Cheers for the help and instruction on that Jim, as traumatising as it was to go over the edge I look forward to improving 
technique on some more high stuff , as you've said the tower itself is impressive.


----------



## Dick Derpin (Jul 10, 2016)

Well done boys, nice to see something a bit different being done on here.
Nice bit of proper exploring!


----------



## SlimJim (Jul 10, 2016)

Dick Derpin said:


> Well done boys, nice to see something a bit different being done on here.
> Nice bit of proper exploring!



Cheers!  Yeah it took a lot of prep and cojones to get over the edge. Could easily introduce you to it and get you used to the kit. Maybe get some small SRT access under your belt!


----------



## UrbanX (Jul 11, 2016)

Great stuff as usual! Well done mate!


----------



## Mikeymutt (Jul 11, 2016)

Just great mate.you nutters ☺


----------



## DirtyJigsaw (Jul 12, 2016)

Nice one lads! Good stuff


----------



## jsp77 (Jul 12, 2016)

looks like you're having fun learning the ropes, i always enjoy you vids slim, thanks for sharing


----------



## piglos (Jul 29, 2016)

Really cool spot! Looks like a fun one


----------



## Rubex (Jul 29, 2016)

Excellent report as always Slim


----------



## Malenis (Nov 23, 2016)

Nice one!!!


----------



## SlimJim (Nov 23, 2016)

Wow, that was nearly 5 months ago now!
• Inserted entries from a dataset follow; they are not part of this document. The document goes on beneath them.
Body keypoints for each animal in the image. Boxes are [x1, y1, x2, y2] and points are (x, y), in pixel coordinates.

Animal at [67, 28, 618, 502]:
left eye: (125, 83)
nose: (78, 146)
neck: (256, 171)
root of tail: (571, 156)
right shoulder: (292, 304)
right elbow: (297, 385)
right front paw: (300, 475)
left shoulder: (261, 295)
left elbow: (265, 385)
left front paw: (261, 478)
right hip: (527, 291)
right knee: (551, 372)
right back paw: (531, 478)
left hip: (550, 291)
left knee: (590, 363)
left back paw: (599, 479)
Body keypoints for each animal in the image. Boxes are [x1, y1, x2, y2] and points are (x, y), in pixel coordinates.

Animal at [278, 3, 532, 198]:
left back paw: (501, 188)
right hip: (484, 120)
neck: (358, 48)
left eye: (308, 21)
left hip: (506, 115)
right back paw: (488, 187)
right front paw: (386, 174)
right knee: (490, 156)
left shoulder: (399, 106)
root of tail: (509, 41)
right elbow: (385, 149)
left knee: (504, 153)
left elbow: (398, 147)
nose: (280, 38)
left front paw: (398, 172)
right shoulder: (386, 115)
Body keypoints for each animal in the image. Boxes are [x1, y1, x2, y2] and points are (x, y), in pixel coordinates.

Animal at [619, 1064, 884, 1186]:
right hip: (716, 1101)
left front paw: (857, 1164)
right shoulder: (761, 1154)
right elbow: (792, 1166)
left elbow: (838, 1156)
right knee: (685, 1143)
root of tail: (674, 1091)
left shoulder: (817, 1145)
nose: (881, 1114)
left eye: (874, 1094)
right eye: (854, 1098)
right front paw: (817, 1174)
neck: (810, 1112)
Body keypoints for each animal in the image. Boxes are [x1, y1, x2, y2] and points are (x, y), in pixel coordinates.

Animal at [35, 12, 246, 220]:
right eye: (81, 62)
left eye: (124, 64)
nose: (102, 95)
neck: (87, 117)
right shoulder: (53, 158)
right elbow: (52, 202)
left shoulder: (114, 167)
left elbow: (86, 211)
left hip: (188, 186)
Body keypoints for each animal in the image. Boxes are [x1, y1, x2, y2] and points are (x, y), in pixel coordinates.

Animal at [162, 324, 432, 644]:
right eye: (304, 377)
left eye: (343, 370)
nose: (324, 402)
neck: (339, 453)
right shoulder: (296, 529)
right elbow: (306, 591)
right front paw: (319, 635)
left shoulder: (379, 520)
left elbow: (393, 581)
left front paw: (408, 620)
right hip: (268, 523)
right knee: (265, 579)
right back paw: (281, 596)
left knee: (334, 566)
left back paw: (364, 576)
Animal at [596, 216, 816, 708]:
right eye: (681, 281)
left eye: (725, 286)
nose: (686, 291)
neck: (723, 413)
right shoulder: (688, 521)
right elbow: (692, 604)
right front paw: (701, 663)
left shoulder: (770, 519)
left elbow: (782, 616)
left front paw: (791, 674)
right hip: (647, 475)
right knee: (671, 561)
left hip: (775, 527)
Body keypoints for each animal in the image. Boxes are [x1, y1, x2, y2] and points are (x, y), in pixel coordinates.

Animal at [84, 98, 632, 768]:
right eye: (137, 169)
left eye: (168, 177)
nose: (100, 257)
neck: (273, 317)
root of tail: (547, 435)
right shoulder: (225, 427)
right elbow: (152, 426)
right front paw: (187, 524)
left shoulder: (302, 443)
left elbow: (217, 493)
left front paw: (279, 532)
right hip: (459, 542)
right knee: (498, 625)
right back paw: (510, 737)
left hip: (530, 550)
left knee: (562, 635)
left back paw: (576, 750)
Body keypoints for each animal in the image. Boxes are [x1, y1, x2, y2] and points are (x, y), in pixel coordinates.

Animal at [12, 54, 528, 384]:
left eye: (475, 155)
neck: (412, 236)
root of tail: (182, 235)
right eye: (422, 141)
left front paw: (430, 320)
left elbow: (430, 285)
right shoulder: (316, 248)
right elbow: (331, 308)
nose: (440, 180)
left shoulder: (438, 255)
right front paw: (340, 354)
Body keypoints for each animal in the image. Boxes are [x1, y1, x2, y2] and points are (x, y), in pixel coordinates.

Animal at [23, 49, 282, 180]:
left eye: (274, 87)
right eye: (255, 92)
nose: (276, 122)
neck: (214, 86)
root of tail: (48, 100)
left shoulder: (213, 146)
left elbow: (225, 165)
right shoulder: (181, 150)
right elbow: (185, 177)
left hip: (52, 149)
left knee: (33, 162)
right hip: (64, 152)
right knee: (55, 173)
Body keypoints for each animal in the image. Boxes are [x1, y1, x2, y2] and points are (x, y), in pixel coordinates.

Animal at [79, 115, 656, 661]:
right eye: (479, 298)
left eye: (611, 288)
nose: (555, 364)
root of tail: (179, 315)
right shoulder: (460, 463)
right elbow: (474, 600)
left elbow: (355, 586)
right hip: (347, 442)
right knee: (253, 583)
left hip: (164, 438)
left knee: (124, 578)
How life puts a halt on things  Remindeds me it's been wayyy too long since we've done any rope stuff. I suppose I'm rather rusty with it all. Will hopefully be getting more done over the Christmas period, we have plans...


----------



## 5t3tcv743 (Dec 12, 2016)

Wow! I see you enjoy your climing! Nice
Enjoyed the pucs and vid slim keep it up


----------